Scientific classification
- Kingdom: Animalia
- Phylum: Chordata
- Class: Actinopterygii
- Division: Teleostei
- Order: Blenniiformes
- Family: Pomacentridae
- Genus: Amphiprion
- Species: A. frenatus
- Binomial name: Amphiprion frenatus Brevoort, 1856
- Synonyms: Prochilus polylepis Bleeker, 1877; Amphiprion polylepis (Bleeker, 1877);

= Tomato clownfish =

- Authority: Brevoort, 1856
- Conservation status: LC
- Synonyms: Prochilus polylepis Bleeker, 1877, Amphiprion polylepis (Bleeker, 1877)

Species of fish

The tomato clownfish (Amphiprion frenatus) is a species of marine fish in the family Pomacentridae, the clownfishes and damselfishes. It is native to the waters of the Western Pacific, from the Japan to Indonesia. Other common names include blackback anemonefish, bridled anemonefish, fire clown, and red tomato clown.

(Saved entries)
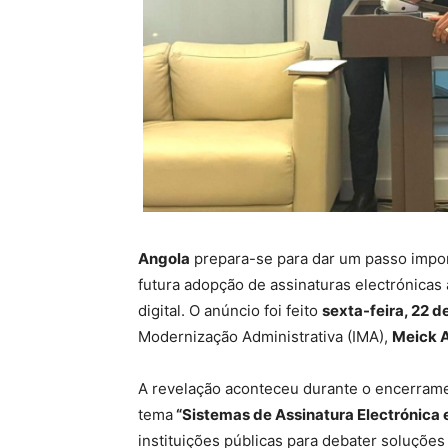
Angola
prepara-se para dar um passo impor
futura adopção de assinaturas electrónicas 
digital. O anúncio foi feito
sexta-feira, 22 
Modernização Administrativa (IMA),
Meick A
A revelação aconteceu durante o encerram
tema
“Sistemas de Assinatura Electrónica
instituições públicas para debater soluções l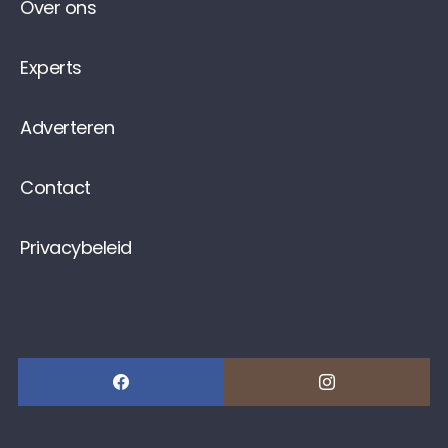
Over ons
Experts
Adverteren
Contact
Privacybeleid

* **Work item**:
Please continue the text on the tomato clownfish from where it stops, not the items.

* **Exercise answer**:
== Characteristics of anemonefish ==

Clownfish or anemonefish are fishes that, in the wild, form symbiotic mutualisms with sea anemones and are unaffected by the stinging tentacles of the host anemone, see Amphiprioninae. The sea anemone protects the clownfish from predators, as well as providing food through the scraps left from the anemone's meals and occasional dead anemone tentacles. In return, the clownfish defends the anemone from its predators, and parasites. Clownfish are small, 10–18 cm, and depending on species, they are overall yellow, orange, or reddish or blackish color, and many show white bars or patches. Within species there may be color variations, most commonly according to distribution, but also based on sex, age and host anemone. Clownfish are found in warmer waters of the Indian and Pacific oceans and the Red Sea in sheltered reefs or in shallow lagoons.

In a group of clownfish, there is a strict dominance hierarchy. The largest and most aggressive fish is female and is found at the top. Only two clownfish, a male and a female, in a group reproduce through external fertilization. Clownfish are sequential hermaphrodites, meaning that they develop into males first, and when they mature, they become females.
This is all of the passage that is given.